◆ **Given passage**
++++++++++++++++++++

I can’t even find a way to describe it without it sounding like the very thing I was opposed to to begin with. But, there is something in the academic approaches, or scholarly theories, about rhetoric and discourses, about the symbolism of a colonized place as deployed by the colonizer, that’s really interesting. The multiple meanings of a place, or an object, or an image, a symbol… I have no interest in being anti-American, or anti-Japanese, or anything like that. My interest in Hawaii, and in Ryukyu, is more or less apolitical, and almost entirely non-activist. I just find it interesting. And I think that being surrounded by discussion of these issues has been really interesting for me, really inspiring, and I wonder what I could come up with if I were encouraged to continue in this vein. But, since I’m leaving, not having that Hawaiian environment, I don’t think I’ll really find myself doing that sort of thing any more. I am so influenced by the topics around me – I get so interested in whatever it is I’m being taught at the moment – this is part of why I have so much trouble deciding on a field or a discipline, because wherever I am, it either feels really attractive, or makes the opposite option really attractive, but either way is extremely influential. … Hearing talks about the discursive or symbolic meaning of ‘Iolani Palace makes me think about how these same exact issues might apply to Okinawa’s Shuri Palace. Talks about how Bishop Museum is seen by many/most native Hawaiians as a colonial institution, as a creation of the oppressors, and not as a place that genuinely represents their voice – and also about what the museum is doing to try to rectify past wrongs and to represent the Hawaiian people, their history and culture, in the most culturally sensitive way – these kinds of talks make me really want to go investigate the Okinawa Prefectural Museum, and the internal politics, and discursive or rhetorical impacts of the gallery exhibitions there.

++++++++++++++++++++

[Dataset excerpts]
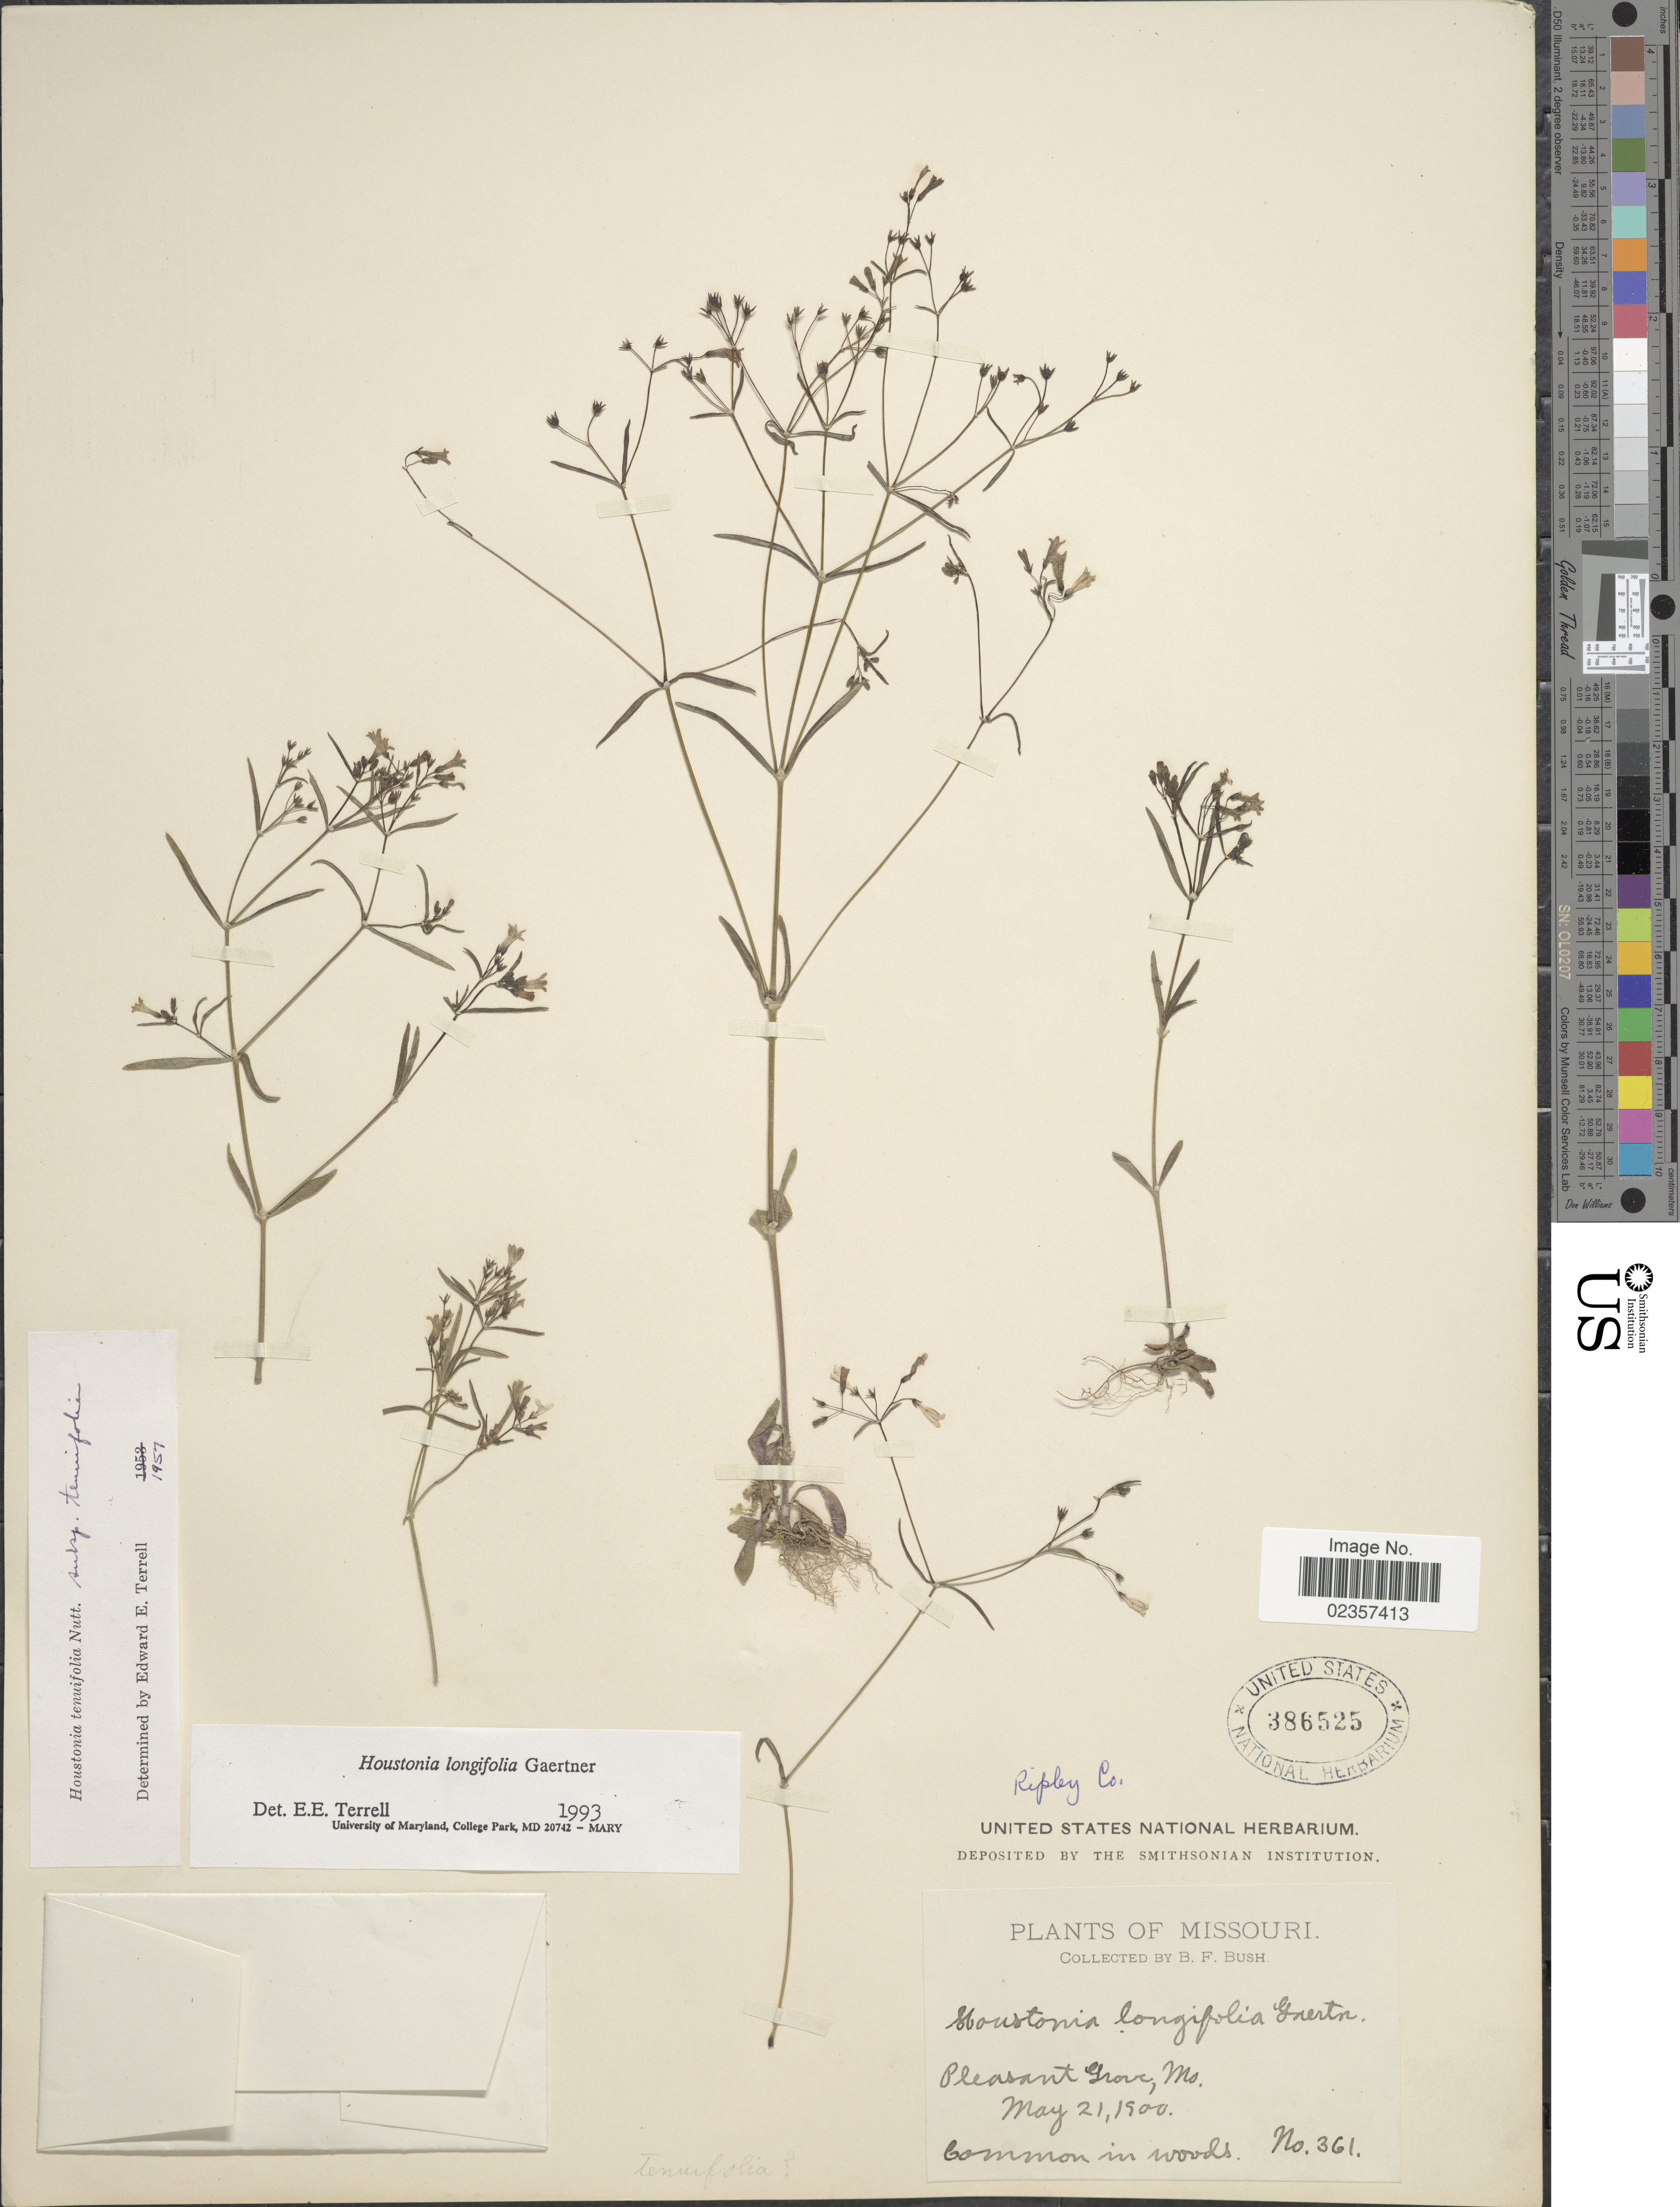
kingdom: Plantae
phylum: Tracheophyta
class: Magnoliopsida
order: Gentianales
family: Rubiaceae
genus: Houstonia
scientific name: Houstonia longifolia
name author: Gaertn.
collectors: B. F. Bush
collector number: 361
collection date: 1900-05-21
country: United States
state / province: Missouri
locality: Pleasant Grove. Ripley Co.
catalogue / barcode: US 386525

++++++++++++++++++++

◆ **Required work**
1/ Which palaces and museums does the passage name?
2/ According to the passage, how do many or most native Hawaiians see Bishop Museum?
The material has no connection to the passage.

◆ **Answers**
1/ ‘Iolani Palace, Shuri Palace, Bishop Museum, Okinawa Prefectural Museum

2/ They see it as a colonial institution created by the oppressors, not as a place that genuinely represents their voice.